Au niveau local, Mohamed Gnabaly s'emploie à penser l'héritage des Jeux 2024 sur le long terme, depuis que sa ville s'est trouvée prise dans l'aventure. « Les JO constituent un outil de transformation de notre territoire », explique-t-il. En huit ans de travaux, la commune de l’Île-Saint-Denis, ville défavorisée de 8 000 habitants, a changé de physionomie : aménagement des berges, mur anti-bruit, parc... Le village des athlètes a été conçu en fonction de son usage futur d'habitations. De simples cloisons amovibles adaptent les lieux aux exigences des sportifs. Et le maire a obtenu 7 000 billets pour que ses administrés assistent aux épreuves. Les athlètes qui ont été hébergés dans la ville viendront à la rencontre des habitants. En effet, outre à s'employer à tirer le meilleur héritage matériel possible des Jeux, « Je cherche des souvenirs qui resteront dans la tête des gens », explique l'élu.
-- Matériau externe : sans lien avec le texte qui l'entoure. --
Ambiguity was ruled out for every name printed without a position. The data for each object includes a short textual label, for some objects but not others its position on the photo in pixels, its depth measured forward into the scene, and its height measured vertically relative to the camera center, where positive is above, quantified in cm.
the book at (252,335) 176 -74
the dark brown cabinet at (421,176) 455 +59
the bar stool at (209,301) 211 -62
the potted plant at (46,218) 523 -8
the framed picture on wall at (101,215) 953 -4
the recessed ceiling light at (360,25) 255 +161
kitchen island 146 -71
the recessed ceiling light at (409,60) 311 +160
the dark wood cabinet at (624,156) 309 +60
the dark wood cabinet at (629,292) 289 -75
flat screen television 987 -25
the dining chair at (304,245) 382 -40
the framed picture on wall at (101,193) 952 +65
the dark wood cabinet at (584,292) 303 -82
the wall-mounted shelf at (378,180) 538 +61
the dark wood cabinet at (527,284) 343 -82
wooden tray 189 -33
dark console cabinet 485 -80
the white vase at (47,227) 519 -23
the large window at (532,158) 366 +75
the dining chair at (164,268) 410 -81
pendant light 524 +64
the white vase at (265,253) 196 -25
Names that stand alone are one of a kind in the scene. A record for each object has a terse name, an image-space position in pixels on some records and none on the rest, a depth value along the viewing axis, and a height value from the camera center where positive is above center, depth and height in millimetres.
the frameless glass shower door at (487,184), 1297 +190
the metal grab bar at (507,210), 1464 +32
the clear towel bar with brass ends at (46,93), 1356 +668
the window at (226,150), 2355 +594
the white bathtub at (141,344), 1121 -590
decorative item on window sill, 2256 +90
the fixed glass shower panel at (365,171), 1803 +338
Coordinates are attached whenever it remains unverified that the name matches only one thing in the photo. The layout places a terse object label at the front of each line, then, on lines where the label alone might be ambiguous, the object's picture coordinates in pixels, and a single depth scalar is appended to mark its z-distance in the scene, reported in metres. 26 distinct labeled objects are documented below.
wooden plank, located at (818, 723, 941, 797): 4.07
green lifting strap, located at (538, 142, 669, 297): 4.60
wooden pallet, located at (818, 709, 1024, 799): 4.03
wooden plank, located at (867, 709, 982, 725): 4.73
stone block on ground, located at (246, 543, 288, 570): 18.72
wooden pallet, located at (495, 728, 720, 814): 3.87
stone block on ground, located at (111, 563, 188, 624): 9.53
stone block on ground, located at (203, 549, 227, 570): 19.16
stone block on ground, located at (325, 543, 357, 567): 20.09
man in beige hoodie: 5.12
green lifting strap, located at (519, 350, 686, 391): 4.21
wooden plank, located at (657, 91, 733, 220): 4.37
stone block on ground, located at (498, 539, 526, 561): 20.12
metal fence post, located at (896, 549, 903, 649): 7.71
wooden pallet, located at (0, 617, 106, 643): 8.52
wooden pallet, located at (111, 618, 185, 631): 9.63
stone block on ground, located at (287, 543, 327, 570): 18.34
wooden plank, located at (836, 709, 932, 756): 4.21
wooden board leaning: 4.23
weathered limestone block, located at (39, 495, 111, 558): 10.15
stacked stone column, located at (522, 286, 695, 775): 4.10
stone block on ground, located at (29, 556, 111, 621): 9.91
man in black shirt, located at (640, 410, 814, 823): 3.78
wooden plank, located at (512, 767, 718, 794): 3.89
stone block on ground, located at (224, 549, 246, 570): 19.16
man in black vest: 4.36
Souvenirs d'un moment de fête, de partage...

C'est aussi ce que recherchent les organisateurs des Jeux, avec le déploiement des « sites de célébration » ( fan zone) portés par les collectivités, un peu partout sur le territoire, avec les visites d' athlètes dans diverses villes, comme Saint-Étienne... A Paris, les médaillés se rendront au Trocadéro partager la célébration de leur victoire avec des fans de tous les pays. « Nous souhaitons que les personnes puissent être fières d'avoir accueilli ou participé aux jeux, quelles que soient les modalités de leur participation », explique Delphine Moulin, directrice des Célébrations Paris 2024. Pour Vincent Roger, des jeux réussis, « c'est aussi un moment qui rassemble les Français dans un pays qui est profondément divisé ». Est-ce plausible dans le contexte socio-économique difficile actuel ? Afflux de candidats pour être volontaires, vente de billets et enthousiasme que suscite la « tournée des drapeaux » dans les petites villes donnent bon espoir aux organisateurs.


Un héritage contemporain

Les Jeux Olympiques se colorent des préoccupations de leur temps. Ceux de Paris sont à l'heure de l'inclusion, avec, par exemple, l'égalité femmes/hommes atteinte pour la première fois entre les athlètes. Et de la durabilité, avec l'objectif affiché de réduire l'« impact climatique et environnemental » de l'événement.